# [WHAT TO PRODUCE]
How do the lines below between the ones holding "left eye: (534, 144)" and "right hip: (527, 226)", inclusive, read? Give them again exactly, with no other lines.

# [LISTED ENTRIES]
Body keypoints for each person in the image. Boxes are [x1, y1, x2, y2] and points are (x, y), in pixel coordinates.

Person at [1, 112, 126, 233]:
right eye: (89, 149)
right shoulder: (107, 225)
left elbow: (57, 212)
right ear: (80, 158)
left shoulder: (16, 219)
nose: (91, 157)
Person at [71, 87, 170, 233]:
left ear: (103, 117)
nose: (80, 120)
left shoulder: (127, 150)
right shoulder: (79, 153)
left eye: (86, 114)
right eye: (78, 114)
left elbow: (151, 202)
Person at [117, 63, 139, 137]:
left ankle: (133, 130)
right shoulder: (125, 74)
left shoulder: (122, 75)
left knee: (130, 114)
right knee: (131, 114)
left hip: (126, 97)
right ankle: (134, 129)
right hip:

==

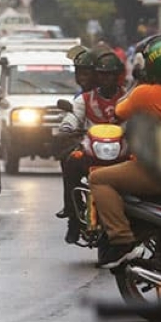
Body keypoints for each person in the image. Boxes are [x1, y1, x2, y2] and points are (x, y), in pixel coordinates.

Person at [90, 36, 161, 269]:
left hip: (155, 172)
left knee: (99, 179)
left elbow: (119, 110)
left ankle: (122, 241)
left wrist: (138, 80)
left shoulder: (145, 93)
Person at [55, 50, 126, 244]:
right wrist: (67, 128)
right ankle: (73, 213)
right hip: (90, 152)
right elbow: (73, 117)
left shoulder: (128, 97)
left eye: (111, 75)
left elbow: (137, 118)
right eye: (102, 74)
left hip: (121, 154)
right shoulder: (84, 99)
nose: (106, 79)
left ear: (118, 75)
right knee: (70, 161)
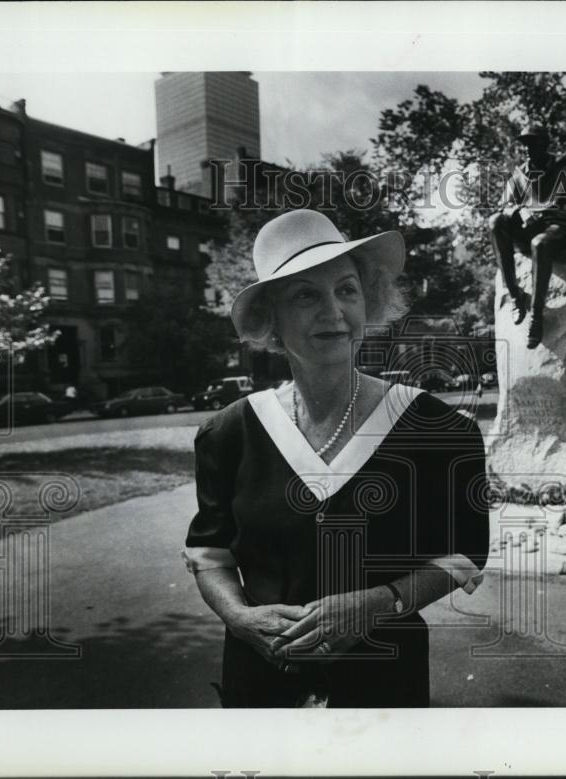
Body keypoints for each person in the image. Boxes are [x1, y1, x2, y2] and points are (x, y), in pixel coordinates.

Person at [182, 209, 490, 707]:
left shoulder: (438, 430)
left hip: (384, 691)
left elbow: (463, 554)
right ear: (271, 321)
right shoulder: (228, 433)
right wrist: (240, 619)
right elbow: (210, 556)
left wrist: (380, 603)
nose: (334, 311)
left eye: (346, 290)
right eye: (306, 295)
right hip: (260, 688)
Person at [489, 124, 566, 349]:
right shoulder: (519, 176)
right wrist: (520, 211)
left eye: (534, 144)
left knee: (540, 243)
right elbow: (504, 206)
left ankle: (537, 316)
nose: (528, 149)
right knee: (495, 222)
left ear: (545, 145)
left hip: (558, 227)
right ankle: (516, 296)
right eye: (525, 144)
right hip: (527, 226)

# [TASK RESPONSE]
left eye: (534, 144)
left knee: (540, 243)
right elbow: (504, 206)
left ankle: (537, 316)
nose: (528, 149)
right knee: (495, 222)
left ear: (545, 145)
left hip: (558, 227)
right ankle: (516, 296)
right eye: (525, 144)
right hip: (527, 226)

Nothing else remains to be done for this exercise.